Police arrested Wile E. Coyote in the early hours of this morning.
The bumbling cartoon character, who previously only targeted the elusive roadrunner, was given up by his ISIS accomplices and named as chief bomb-maker of the rather shit bomb that went off on a London tube train.
“We raided Mr Coyote’s Corydon flat in the early hours of this morning.” confirmed Officer Simon Williams.
“Upon our entry, the animal held up a small placard that read “YIKES!” before sprinting through a wall, leaving a coyote-shaped hole.

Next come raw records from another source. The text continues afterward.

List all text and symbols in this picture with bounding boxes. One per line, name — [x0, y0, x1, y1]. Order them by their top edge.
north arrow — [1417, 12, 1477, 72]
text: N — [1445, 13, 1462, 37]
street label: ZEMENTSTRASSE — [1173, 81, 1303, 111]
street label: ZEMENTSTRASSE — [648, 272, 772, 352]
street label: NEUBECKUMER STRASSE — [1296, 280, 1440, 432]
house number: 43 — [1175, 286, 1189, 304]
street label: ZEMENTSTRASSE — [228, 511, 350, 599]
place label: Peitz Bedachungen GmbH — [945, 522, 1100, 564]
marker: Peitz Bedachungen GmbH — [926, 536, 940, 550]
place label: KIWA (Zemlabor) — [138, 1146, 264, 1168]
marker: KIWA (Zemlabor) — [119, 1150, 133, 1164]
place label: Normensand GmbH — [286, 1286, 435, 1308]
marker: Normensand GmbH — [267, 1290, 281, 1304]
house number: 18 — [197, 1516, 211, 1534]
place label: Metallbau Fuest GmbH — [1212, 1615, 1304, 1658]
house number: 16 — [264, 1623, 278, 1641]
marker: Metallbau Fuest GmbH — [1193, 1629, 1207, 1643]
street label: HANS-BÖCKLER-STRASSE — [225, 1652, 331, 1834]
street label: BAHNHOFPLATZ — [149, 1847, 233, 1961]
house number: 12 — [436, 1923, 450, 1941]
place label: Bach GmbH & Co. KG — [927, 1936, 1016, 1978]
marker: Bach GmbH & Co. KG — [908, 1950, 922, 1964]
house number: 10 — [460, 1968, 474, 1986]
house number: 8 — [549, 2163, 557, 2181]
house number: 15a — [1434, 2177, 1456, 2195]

“Luckily our officers were on the other side of the wall with a butterfly net, fully prepared for this scenario having watched the cartoons as young men.
“Our forensics team found large amounts of ACME explosives, massive red rockets with fuses coming out of them, and boxing gloves on springs.
“As per the bomb found on the London tube, all of these devices were tremendously bad in their build quality, to the extent that they would probably do more damage to the user than the intended target.”
A spokesperson for Mr Coyote said, “Wile E. absolutely denies these charges, and maintains that these devices are for very, very specific hunting purposes only.
“He has no sympathy with ISIS whatsoever; even a cartoon coyote that habitually falls from clifftops can see they’re a bunch of morons.”
A longtime acquaintance of Coyote was asked to comment but simply said “Meep meep”.